Cherry Tomato and Lemon Bruschetta
Cherry Tomato and Lemon Bruschetta
Ingredients
- 24 cherry tomatoes
- 2 garlic cloves, finely chopped
- 1/4 cup (60 ml) olive oil
- 4 bocconcini, each cut into 6 slices
- 24 slices of baguette, each 1/2-inch (1 cm) thick
- 24 small basil leaves
- 1 lemon
- Fleur de sel and pepper
Instructions
- With the rack in the highest position, preheat the oven’s broiler. Line a baking sheet with foil.
- In an 11 x 8-inch (28 x 20 cm) baking dish, combine the tomatoes, garlic and oil. Season with salt and pepper.
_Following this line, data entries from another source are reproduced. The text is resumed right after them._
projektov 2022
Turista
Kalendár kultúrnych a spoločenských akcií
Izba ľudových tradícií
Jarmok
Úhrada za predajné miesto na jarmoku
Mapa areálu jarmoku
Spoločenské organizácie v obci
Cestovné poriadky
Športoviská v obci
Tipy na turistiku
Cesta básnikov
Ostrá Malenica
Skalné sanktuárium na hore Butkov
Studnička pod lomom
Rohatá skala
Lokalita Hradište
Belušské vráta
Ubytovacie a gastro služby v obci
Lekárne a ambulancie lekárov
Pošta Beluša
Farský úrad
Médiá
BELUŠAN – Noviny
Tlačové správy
Broil for 10 minutes or until the tomatoes burst and their skin begins to blacken slightly. Remove from the oven. Gently press down onto each tomato with a fork.
- Place the baguette slices on the baking sheet. Divide the bocconcini among the bread slices. Broil until the cheese has melted and the bread is starting to brown.
- Top each toasted baguette slice with a tomato and garnish with a basil leaf. Grate the lemon zest directly onto the bruschetta. Sprinkle with fleur de sel and pepper.